Give back every line of the material below that has the string "linecap".

** RECORDS **
▬▬▬▬▬▬▬▬▬▬

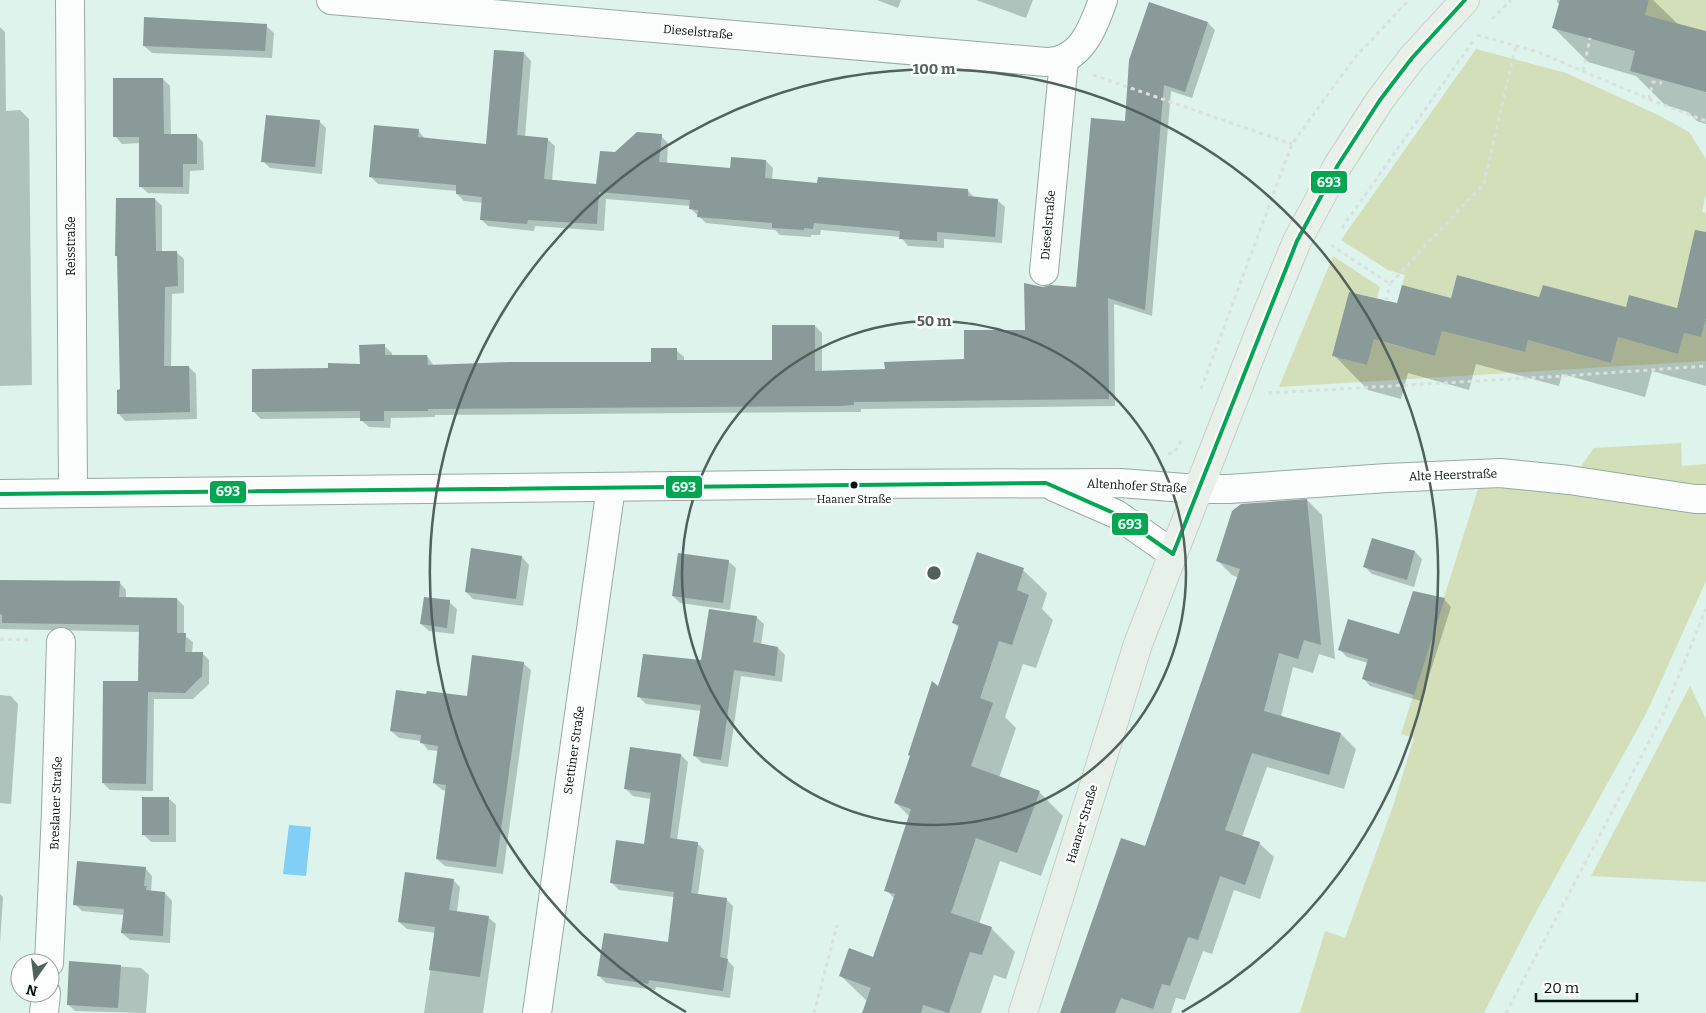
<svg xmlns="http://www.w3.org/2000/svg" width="1706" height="1013" font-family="Bitter,serif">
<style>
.green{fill:#d3dfb8}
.water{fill:#81cef6}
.shadow{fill:#0003}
.building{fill:#899a98}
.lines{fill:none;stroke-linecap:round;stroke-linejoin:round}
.minor-casing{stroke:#99a9a4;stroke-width:30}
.major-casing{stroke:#c6d0cc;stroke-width:30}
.path{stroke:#dae0de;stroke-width:3;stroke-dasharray:4 4;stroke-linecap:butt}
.minor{stroke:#fafdfc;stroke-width:28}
.major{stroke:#e8f0ea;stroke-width:28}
.bus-1-casing{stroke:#fefffe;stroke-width:8}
.bus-1{stroke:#00a651;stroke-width:4}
.ring{fill:none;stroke:#51615c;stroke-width:2.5}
.bus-dot{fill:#05130f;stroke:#fefffe;stroke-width:2}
.labels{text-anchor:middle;stroke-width:5;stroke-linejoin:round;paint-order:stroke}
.bus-label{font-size:11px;fill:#05130f;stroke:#fefffe}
.street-label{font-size:12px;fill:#05130f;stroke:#fefffe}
.centre{fill:#51615c;stroke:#fefffe;stroke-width:2.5}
.ring-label{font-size:15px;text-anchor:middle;font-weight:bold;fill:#51615c;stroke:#fefffe;stroke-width:5;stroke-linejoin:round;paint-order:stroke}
.line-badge{stroke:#fefffe;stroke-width:2}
.badge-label{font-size:14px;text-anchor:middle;font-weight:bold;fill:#fff}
</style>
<rect width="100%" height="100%" fill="#ddf3ec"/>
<g class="green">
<polygon points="1649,0 1706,0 1706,31 1645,15"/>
<polygon points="1476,49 1566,73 1656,114 1689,132 1706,159 1706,193 1702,212 1706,213 1706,263 1677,308 1629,295 1626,307 1543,285 1539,297 1457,275 1451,298 1402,285 1405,275 1388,270 1341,240"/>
<polygon points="1333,256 1380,287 1377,298 1349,292 1333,356 1367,365 1375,334 1386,343 1435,356 1442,331 1524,352 1528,340 1611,363 1618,337 1678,354 1684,333 1701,337 1706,319 1706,361 1279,387"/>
<polygon points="1681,443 1682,466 1706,464 1706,484 1693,486 1580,468 1594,448"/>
<polygon points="1480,483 1706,510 1706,581 1647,712 1530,923 1484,1013 1300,1013 1325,931 1345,938 1393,806 1414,738 1401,734"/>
<polygon points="1690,686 1706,719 1706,882 1591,876"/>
</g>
<polygon class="water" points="289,825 311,827 306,876 283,874"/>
<g class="shadow">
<polygon points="877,0 901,0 898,8"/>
<polygon points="976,0 1033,0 1026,18"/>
<polygon points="1557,0 1653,0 1679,25 1706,33 1706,124 1697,121 1688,112 1665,105 1636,76 1588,62 1554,28 1560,5 1557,2"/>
<polygon points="1208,23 1215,30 1192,98 1171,91 1152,316 1114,304 1115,406 861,409 861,412 846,412 435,415 435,417 391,418 390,428 369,427 361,420 361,418 261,419 254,412 361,365 384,346 392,353 392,356 427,356 434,366 653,363 676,350 684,357 684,361 774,361 815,326 822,333 822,372 886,370 965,360 1026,332 1043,288 1077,289 1126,122"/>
<polygon points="266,26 274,33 272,58 152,53 144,46"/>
<polygon points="0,27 5,32 6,111 20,110 29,119 32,385 0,386"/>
<polygon points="524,53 531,61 525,137 547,139 555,146 552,181 597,185 616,153 661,136 668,143 667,164 731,170 766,161 773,168 772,180 819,185 968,191 975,198 997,200 1005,207 1002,243 944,239 944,248 908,246 901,237 821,230 820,235 811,235 811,237 780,235 775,230 706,223 691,209 691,206 606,199 604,231 535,226 534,231 488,226 481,219 483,203 464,201 457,194 457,191 378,184 371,177 418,130 425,139 487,146"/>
<polygon points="163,79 170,86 171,135 196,135 203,142 204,170 190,171 189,194 148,193 140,186 140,143 122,144 115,136"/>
<polygon points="319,121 326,128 322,174 270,168 263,161"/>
<polygon points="155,199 162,206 162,253 176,252 184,259 184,293 172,294 171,367 189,367 196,374 197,419 125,421 118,413"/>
<polygon points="1706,265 1706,386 1652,371 1645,397 1562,374 1559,386 1476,364 1469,390 1408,373 1401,399 1368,390 1334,355 1398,304 1451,300 1540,299 1627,309 1678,309"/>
<polygon points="1307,500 1322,515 1335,659 1319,654 1313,673 1293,667 1281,717 1341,734 1356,749 1344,789 1267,767 1242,837 1259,843 1274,857 1260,899 1234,890 1212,954 1203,951 1185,1000 1176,998 1171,1013 1062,1013 1145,847 1239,578 1232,575 1217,560"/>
<polygon points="1373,539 1415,552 1422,559 1414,587 1372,574 1365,567"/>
<polygon points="522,557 529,565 523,606 473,599 466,592"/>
<polygon points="728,561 736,568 730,610 680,603 673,596"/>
<polygon points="1023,570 1047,593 1042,609 1053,620 1036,668 1023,664 1005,717 1016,728 999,778 1039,792 1063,816 1041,876 1000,861 979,924 991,928 1015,952 1006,979 994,975 981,1013 863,1013 867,1001 841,976 874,958 895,899 886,890 910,817 896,803 939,688 959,628 954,623"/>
<polygon points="0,582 119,582 126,590 126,598 177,599 184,606 184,635 193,642 192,653 202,653 209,660 209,684 193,699 154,699 153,791 110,790 103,783 139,683 140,632 0,629"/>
<polygon points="1444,599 1451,607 1421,701 1370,686 1363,678 1368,663 1347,657 1340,650 1400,636"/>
<polygon points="449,602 457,609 454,634 429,631 421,624"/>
<polygon points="756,617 764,624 761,645 778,648 785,655 782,682 741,676 728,767 702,763 695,756 701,711 646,704 638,696 702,661"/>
<polygon points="523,663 531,670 503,874 445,866 437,859 447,791 442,790 434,783 439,751 428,750 421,741 399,738 391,731 468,698"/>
<polygon points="0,695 11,696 18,704 11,804 0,803"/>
<polygon points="631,748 681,755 688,762 677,840 697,843 704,850 698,895 726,899 733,906 727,960 734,967 730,998 656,987 655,990 606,983 599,976 669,944 674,897 619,890 612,883 645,845 651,799 633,796 626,789"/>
<polygon points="168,798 176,805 176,842 151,842 143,834"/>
<polygon points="145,868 152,876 151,892 165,893 172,901 170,943 130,940 122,933 124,915 82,911 75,904"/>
<polygon points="453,880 460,887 457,912 488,917 496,924 483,1013 424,1013 436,933 407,929 399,922"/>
<polygon points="0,894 3,897 0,944"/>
<polygon points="71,963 141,968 149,975 146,1013 75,1011 68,1004"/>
</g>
<g class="building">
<polygon points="1560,0 1649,0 1645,15 1706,31 1706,92 1630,71 1635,51 1552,28"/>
<polygon points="1149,2 1208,22 1185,92 1164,85 1145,310 1108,298 1109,399 854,402 854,405 838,406 428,409 428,411 384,411 384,421 360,421 360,411 252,412 252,369 328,368 328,363 360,364 359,345 385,344 385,355 427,355 428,365 511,362 651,362 651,348 677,348 677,360 772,360 772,325 815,325 815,371 885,369 884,362 964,359 964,330 1025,330 1024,283 1043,287 1050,285 1076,287 1091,118 1125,121 1129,60"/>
<polygon points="144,17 267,24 265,51 143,46"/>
<polygon points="494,50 524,52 517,135 548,138 544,179 596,184 600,151 615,152 637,132 662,134 659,162 730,168 731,157 766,160 765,178 817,183 818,177 968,189 968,196 998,199 995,237 937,232 937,241 899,239 900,231 814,223 813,229 804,228 804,230 772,228 772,223 697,217 698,210 689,209 690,200 599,192 597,224 528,220 527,224 480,220 482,197 456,194 456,185 369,177 374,125 419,129 418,137 486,144"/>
<polygon points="113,78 163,78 164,134 197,134 197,164 183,164 183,187 139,187 139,137 113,137"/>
<polygon points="266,115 320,120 315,167 261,162"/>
<polygon points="116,198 155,198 156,251 177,251 178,286 165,287 164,366 189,366 190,412 117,414 117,390 120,389 117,256 115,256"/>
<polygon points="1695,230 1706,232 1706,319 1701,337 1684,333 1678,354 1618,337 1611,363 1528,340 1525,352 1442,331 1435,356 1374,339 1367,365 1332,356 1349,292 1397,303 1402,285 1451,298 1457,275 1539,297 1543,285 1626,307 1629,295 1677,308"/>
<polygon points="1307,499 1321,645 1304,640 1298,659 1279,653 1264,711 1341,733 1329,775 1252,753 1225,830 1260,842 1245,885 1220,876 1198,940 1188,937 1170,986 1162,984 1153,1009 1121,998 1115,1013 1060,1013 1121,838 1145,846 1240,569 1216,561 1232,511 1241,504"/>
<polygon points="1372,538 1415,551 1407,580 1363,567"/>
<polygon points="471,548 522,556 516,599 465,592"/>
<polygon points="977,552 1024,568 1017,590 1029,595 1012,645 999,641 980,698 993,703 971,766 1040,791 1017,853 976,838 951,913 992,927 982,955 970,952 949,1013 923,1005 921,1013 862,1013 871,988 839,976 849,948 873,957 895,894 884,891 911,809 894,803 910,756 908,755 932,681 938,686 959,625 952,623"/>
<polygon points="678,553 729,560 723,603 672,596"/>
<polygon points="0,580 120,581 119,597 177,598 177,633 186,633 185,652 203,652 202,676 185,693 148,692 146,784 102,783 103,681 138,681 139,625 2,623 2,615 0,614"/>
<polygon points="1413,591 1445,598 1414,695 1362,679 1368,659 1338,650 1348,619 1399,634"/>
<polygon points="424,597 450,600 447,628 420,624"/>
<polygon points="709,609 757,616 753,642 778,647 775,676 734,670 721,760 693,756 701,705 637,697 643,654 701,660"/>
<polygon points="472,655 524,662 496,867 436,859 446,785 433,783 438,746 420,743 421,735 390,731 396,690 426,694 427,691 467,696"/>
<polygon points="630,747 681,754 670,838 698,842 691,893 727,898 720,957 728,959 723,991 649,980 648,984 597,976 604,933 668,942 674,892 610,883 616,840 644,844 651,793 624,789"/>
<rect x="142" y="797" width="27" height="38"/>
<polygon points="77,861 146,867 144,886 147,886 146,890 165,892 163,936 121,933 124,909 73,905"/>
<polygon points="405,872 454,879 449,910 489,916 480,977 429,970 435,927 398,922"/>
<polygon points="69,961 121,965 118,1008 67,1005"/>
</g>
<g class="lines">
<g class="minor-casing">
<g id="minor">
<polyline points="70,0 73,493"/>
<path d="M331,0L1046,62C1081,62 1093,28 1103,0"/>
<polyline points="1044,271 1064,60"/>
<polyline points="1054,487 1116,514 1173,554"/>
<polyline points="0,494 847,484 1120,483 1198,489 1229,489 1387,478 1500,473 1569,480 1695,499 1706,499"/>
<polyline points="49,963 56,812 61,642"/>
<polyline points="44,1013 46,993"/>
<polyline points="537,1013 611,487"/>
</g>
</g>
<g class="major-casing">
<polyline id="major" points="1023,1013 1138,644 1262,326 1297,241 1338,165 1380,100 1412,58 1465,0"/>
</g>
<g class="path">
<polyline points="1492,19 1511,0"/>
<polyline points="1477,35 1538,52 1651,100 1706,121"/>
<polyline points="1583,71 1590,38"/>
<polyline points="1093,75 1292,144"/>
<polyline points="1649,99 1653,82 1662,83"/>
<polyline points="1342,228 1473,41"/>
<polyline points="1331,245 1390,284 1484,183 1516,45"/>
<polyline points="1386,301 1390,284"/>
<polyline points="1201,389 1292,144 1356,56 1409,0"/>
<polyline points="1270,391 1270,393 1563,376 1706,366"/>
<polyline points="1168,454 1175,452 1183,437"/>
<polyline points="0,639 29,640"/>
<polyline points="814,1013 837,925"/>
<polyline points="1506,1013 1661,719 1706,609"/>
</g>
<use href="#minor" class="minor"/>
<use href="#major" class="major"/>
<g class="bus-1-casing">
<polyline id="bus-1" points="0,494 1046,483 1116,514 1173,554 1297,241 1338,165 1380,100 1412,58 1465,0"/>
</g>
<use href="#bus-1" class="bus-1"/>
</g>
<g class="ring">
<circle cx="934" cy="573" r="252"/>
<path d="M686 1012A504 504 0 1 1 1182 1012"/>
</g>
<circle class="bus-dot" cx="854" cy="485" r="4.5"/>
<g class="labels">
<g class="bus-label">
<text x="854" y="503">Haaner Straße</text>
</g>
<g class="street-label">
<text transform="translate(698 32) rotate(5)" y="4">Dieselstraße</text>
<text transform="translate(1048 225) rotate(-85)" y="4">Dieselstraße</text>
<text transform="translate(71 246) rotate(-90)" y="4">Reisstraße</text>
<text transform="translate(1453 475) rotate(-2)" y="4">Alte Heerstraße</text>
<text transform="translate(1137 486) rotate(3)" y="4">Altenhofer Straße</text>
<text transform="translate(574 750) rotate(-82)" y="4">Stettiner Straße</text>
<text transform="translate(56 803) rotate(-88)" y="4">Breslauer Straße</text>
<text transform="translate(1082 824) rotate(-73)" y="4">Haaner Straße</text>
</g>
</g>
<circle cx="934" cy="573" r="8" class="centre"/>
<g class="ring-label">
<text x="934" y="74">100 m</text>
<text x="934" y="326">50 m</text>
</g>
<g class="line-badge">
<rect x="1310" y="170" width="38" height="24" rx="5" fill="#00a651"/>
<rect x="665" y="475" width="38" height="24" rx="5" fill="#00a651"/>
<rect x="209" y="480" width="38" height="24" rx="5" fill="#00a651"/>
<rect x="1111" y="512" width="38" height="24" rx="5" fill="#00a651"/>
</g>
<g class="badge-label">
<text x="1329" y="187">693</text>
<text x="684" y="492">693</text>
<text x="228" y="496">693</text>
<text x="1130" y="529">693</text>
</g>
<g transform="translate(35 978) rotate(194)"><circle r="24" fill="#fefffe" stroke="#9aa19e"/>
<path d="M0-4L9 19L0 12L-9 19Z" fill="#51615c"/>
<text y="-8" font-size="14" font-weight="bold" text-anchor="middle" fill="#05130f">N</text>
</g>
<path d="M1536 993v8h101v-8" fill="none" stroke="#05130f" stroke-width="2.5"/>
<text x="1544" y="993" font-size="15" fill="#05130f" stroke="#fefffe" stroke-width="4" paint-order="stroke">20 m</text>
</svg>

▬▬▬▬▬▬▬▬▬▬

** TASK RESPONSE **
.lines{fill:none;stroke-linecap:round;stroke-linejoin:round}
.path{stroke:#dae0de;stroke-width:3;stroke-dasharray:4 4;stroke-linecap:butt}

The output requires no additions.